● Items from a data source
----------

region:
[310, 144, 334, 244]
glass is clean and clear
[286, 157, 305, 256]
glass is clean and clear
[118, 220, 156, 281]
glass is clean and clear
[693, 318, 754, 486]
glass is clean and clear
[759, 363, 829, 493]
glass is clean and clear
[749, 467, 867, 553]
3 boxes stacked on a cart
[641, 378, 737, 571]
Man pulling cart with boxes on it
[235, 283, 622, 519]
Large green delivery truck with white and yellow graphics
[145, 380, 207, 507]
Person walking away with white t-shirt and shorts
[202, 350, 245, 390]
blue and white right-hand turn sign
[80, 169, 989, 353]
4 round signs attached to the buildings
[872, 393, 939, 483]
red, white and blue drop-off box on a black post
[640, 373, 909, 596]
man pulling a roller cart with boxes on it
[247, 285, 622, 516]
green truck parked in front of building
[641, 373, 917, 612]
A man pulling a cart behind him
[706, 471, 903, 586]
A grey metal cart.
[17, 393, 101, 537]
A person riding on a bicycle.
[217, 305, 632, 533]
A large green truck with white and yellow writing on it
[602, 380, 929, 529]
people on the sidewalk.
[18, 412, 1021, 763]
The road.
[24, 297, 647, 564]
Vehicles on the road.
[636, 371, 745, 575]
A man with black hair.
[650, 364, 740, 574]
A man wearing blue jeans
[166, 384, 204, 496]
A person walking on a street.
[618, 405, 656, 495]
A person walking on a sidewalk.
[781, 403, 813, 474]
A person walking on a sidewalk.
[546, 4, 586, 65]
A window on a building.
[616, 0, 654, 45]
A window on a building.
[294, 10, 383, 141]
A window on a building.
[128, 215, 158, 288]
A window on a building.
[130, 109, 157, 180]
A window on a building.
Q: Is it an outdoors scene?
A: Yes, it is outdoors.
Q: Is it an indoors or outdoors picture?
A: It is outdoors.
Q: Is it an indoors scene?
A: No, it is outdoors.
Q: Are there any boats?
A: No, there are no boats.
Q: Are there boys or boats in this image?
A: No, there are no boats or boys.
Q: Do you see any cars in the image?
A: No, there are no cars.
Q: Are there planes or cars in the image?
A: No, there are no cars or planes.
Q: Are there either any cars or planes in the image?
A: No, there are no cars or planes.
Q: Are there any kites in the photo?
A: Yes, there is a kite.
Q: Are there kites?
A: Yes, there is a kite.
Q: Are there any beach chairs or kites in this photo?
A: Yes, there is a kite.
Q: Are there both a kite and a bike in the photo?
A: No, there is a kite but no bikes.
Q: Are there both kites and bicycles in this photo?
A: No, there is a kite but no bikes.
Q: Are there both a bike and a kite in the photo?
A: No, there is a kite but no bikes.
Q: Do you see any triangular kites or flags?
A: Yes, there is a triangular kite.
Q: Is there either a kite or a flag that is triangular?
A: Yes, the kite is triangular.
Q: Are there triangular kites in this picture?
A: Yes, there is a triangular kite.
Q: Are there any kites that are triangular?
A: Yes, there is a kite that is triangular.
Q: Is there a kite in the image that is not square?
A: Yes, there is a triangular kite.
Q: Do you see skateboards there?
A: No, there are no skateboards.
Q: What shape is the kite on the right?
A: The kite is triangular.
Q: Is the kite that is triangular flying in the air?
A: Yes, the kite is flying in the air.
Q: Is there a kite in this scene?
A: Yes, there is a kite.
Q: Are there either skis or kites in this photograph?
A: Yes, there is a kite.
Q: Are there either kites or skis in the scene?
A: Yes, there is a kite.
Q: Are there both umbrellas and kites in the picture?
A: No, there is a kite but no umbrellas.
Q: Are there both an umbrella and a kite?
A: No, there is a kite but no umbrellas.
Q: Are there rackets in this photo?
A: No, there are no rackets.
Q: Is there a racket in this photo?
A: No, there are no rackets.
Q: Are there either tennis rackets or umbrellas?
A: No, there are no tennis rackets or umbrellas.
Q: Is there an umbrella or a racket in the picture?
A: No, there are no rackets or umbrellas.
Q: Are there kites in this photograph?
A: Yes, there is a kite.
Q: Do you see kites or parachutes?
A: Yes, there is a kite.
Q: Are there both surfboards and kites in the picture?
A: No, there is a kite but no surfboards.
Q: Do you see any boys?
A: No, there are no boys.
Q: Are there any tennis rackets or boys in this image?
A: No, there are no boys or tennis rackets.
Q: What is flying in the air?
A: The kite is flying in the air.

----------

● Work item
Repeat every one of the records above, line for line, without changing anything.

● Output of the exercise
region:
[310, 144, 334, 244]
glass is clean and clear
[286, 157, 305, 256]
glass is clean and clear
[118, 220, 156, 281]
glass is clean and clear
[693, 318, 754, 486]
glass is clean and clear
[759, 363, 829, 493]
glass is clean and clear
[749, 467, 867, 553]
3 boxes stacked on a cart
[641, 378, 737, 571]
Man pulling cart with boxes on it
[235, 283, 622, 519]
Large green delivery truck with white and yellow graphics
[145, 380, 207, 507]
Person walking away with white t-shirt and shorts
[202, 350, 245, 390]
blue and white right-hand turn sign
[80, 169, 989, 353]
4 round signs attached to the buildings
[872, 393, 939, 483]
red, white and blue drop-off box on a black post
[640, 373, 909, 596]
man pulling a roller cart with boxes on it
[247, 285, 622, 516]
green truck parked in front of building
[641, 373, 917, 612]
A man pulling a cart behind him
[706, 471, 903, 586]
A grey metal cart.
[17, 393, 101, 537]
A person riding on a bicycle.
[217, 305, 632, 533]
A large green truck with white and yellow writing on it
[602, 380, 929, 529]
people on the sidewalk.
[18, 412, 1021, 763]
The road.
[24, 297, 647, 564]
Vehicles on the road.
[636, 371, 745, 575]
A man with black hair.
[650, 364, 740, 574]
A man wearing blue jeans
[166, 384, 204, 496]
A person walking on a street.
[618, 405, 656, 495]
A person walking on a sidewalk.
[781, 403, 813, 474]
A person walking on a sidewalk.
[546, 4, 586, 65]
A window on a building.
[616, 0, 654, 45]
A window on a building.
[294, 10, 383, 141]
A window on a building.
[128, 215, 158, 288]
A window on a building.
[130, 109, 157, 180]
A window on a building.
Q: Is it an outdoors scene?
A: Yes, it is outdoors.
Q: Is it an indoors or outdoors picture?
A: It is outdoors.
Q: Is it an indoors scene?
A: No, it is outdoors.
Q: Are there any boats?
A: No, there are no boats.
Q: Are there boys or boats in this image?
A: No, there are no boats or boys.
Q: Do you see any cars in the image?
A: No, there are no cars.
Q: Are there planes or cars in the image?
A: No, there are no cars or planes.
Q: Are there either any cars or planes in the image?
A: No, there are no cars or planes.
Q: Are there any kites in the photo?
A: Yes, there is a kite.
Q: Are there kites?
A: Yes, there is a kite.
Q: Are there any beach chairs or kites in this photo?
A: Yes, there is a kite.
Q: Are there both a kite and a bike in the photo?
A: No, there is a kite but no bikes.
Q: Are there both kites and bicycles in this photo?
A: No, there is a kite but no bikes.
Q: Are there both a bike and a kite in the photo?
A: No, there is a kite but no bikes.
Q: Do you see any triangular kites or flags?
A: Yes, there is a triangular kite.
Q: Is there either a kite or a flag that is triangular?
A: Yes, the kite is triangular.
Q: Are there triangular kites in this picture?
A: Yes, there is a triangular kite.
Q: Are there any kites that are triangular?
A: Yes, there is a kite that is triangular.
Q: Is there a kite in the image that is not square?
A: Yes, there is a triangular kite.
Q: Do you see skateboards there?
A: No, there are no skateboards.
Q: What shape is the kite on the right?
A: The kite is triangular.
Q: Is the kite that is triangular flying in the air?
A: Yes, the kite is flying in the air.
Q: Is there a kite in this scene?
A: Yes, there is a kite.
Q: Are there either skis or kites in this photograph?
A: Yes, there is a kite.
Q: Are there either kites or skis in the scene?
A: Yes, there is a kite.
Q: Are there both umbrellas and kites in the picture?
A: No, there is a kite but no umbrellas.
Q: Are there both an umbrella and a kite?
A: No, there is a kite but no umbrellas.
Q: Are there rackets in this photo?
A: No, there are no rackets.
Q: Is there a racket in this photo?
A: No, there are no rackets.
Q: Are there either tennis rackets or umbrellas?
A: No, there are no tennis rackets or umbrellas.
Q: Is there an umbrella or a racket in the picture?
A: No, there are no rackets or umbrellas.
Q: Are there kites in this photograph?
A: Yes, there is a kite.
Q: Do you see kites or parachutes?
A: Yes, there is a kite.
Q: Are there both surfboards and kites in the picture?
A: No, there is a kite but no surfboards.
Q: Do you see any boys?
A: No, there are no boys.
Q: Are there any tennis rackets or boys in this image?
A: No, there are no boys or tennis rackets.
Q: What is flying in the air?
A: The kite is flying in the air.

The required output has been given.